The Stories We Tell Ourselves

The Stories We Tell Ourselves

The stories we tell ourselves are not who we are, but we have become so used to them, we mistake the soul of us for the story itself. A frequent part of current seminars on self-improvement and personal development (see my post on Letting Go of the Past) speak about the stories that keep us stuck in the past, that can come out of painful and unhappy times and become a part of our psyche, even, or especially, if they are distortions of memory. We all do this and moving forward out of such stories can be intensely difficult. The problem is that often we treat the story as absolute truth and it can become a kind of self-imposed prison of feelings and shifting memory, what I call the vampire effect. So long as this state remains, we are never fully in touch with who we are, or what we are here for. We think we are mirroring our real self, but in truth, we are recalling an illusion.

So what keeps us from changing the narrative, and letting go of that prison, however we may have shaped it? For no matter what we tell ourselves, the design of the narrative is our own creation, and only we can change it from something negative into something life-giving. We are not in the present moment when we remember what has caused us unhappiness. We are not our authentic selves when we rely on the past to serve as our interpretation of reality. If we do, we will always be wrong.

Yes, our life has taken a certain path—a unique one that no one else among the billions of people on this earth has experienced. Whatever has happened has given us information, lessons, emotions of every kind, and in each moment we are a product of it all. It is how we choose to see ourselves right now that determines the quality of our life. We can recall injustice, hurt, and grief. But that IS a choice.
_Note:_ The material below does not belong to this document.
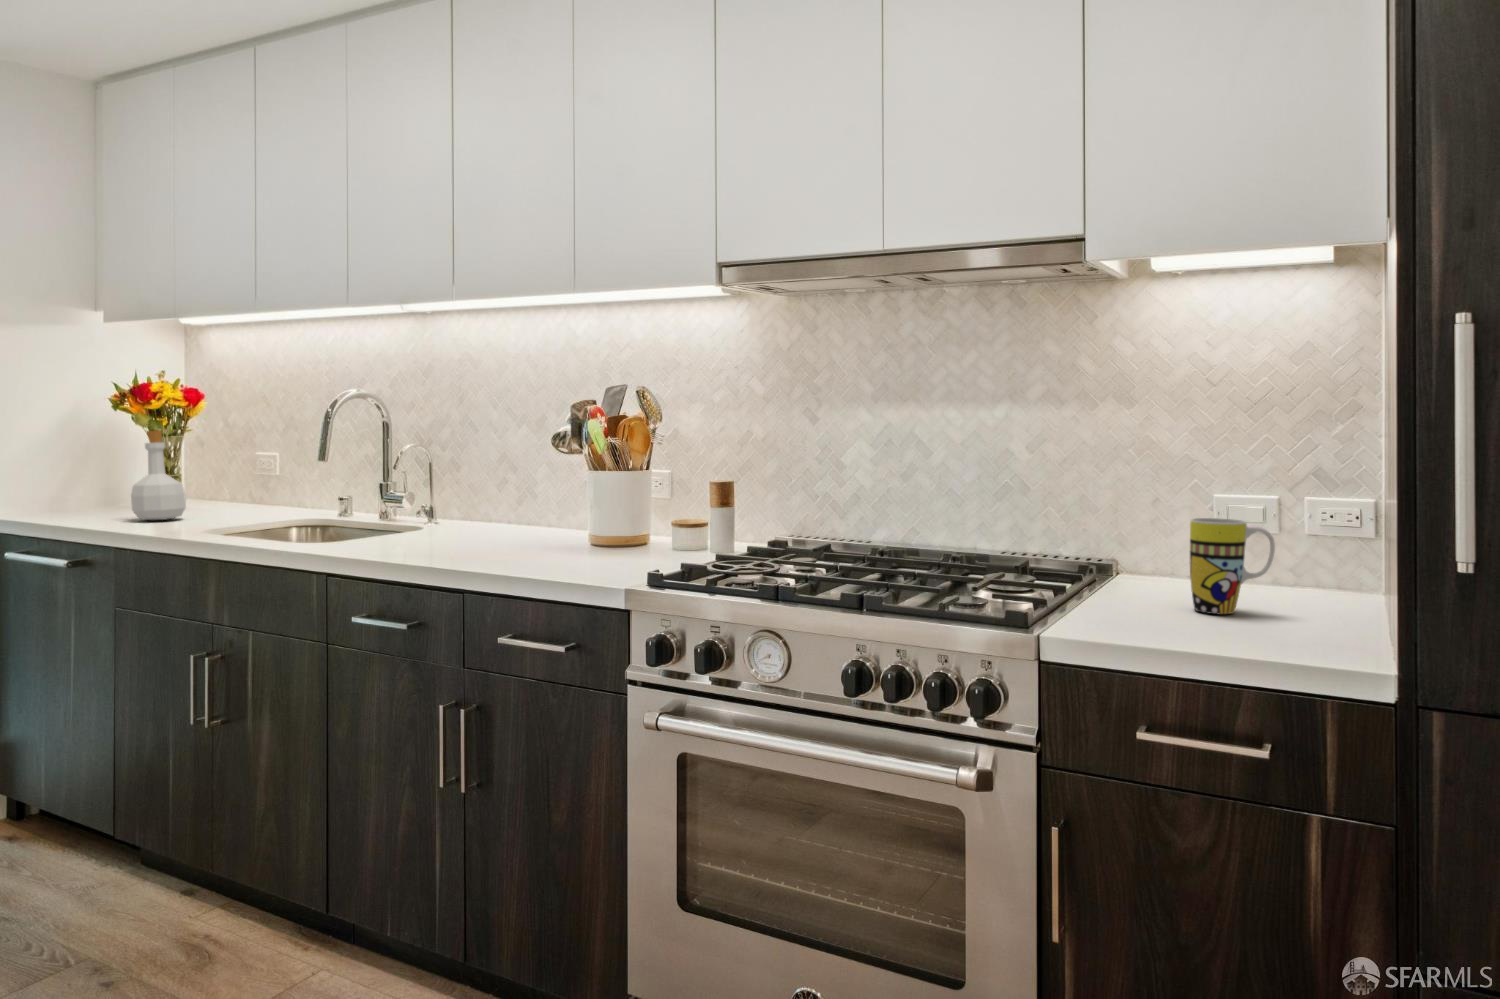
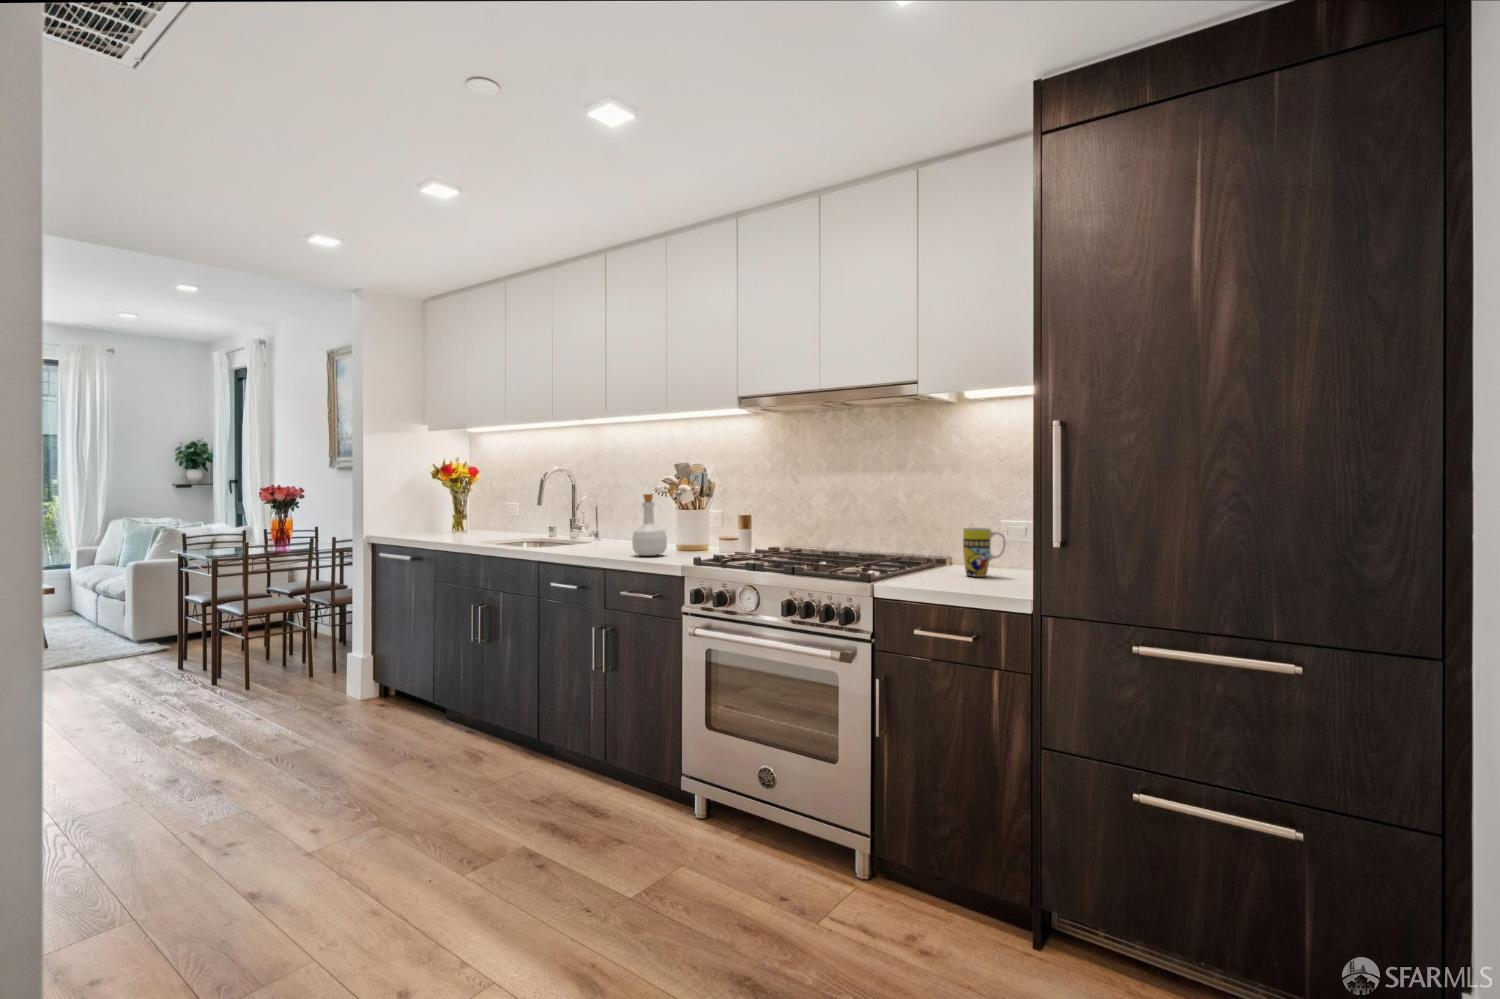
bottle: present [131,431,186,520] -> present [632,494,667,556]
We can just as easily decide to choose joy. Why don’t we?

There are a thousand reasons we give ourselves. None of them apply. The past no longer exists. Even when we remember the past, we are not living in it—we are producing synaptic firings in our brain that follow the familiar channels we have created by repeating certain thoughts and emotions. But those firings are happening right now, not years ago, or days ago, or even seconds ago. Right this second they are occurring, and faster than we can think of them they too recede into the past. So why linger in a place that does not exist?

It seems to me that what we do is forget who we have become, and what an act of grace it is that we are who we are. That same life we remember so vividly in negative ways carried in it the resonance of love, of joy, of moments of caring and laughter. Our life has taken us through passages of learning and out of those we have also gained a great wisdom.

We are blessed beings, and all that we are is evident right this second. Nothing is missing. We are here to do work only we can do, and whether we know it or not, in each moment we are held within God’s unconditional love. Nothing is missing. This is always true.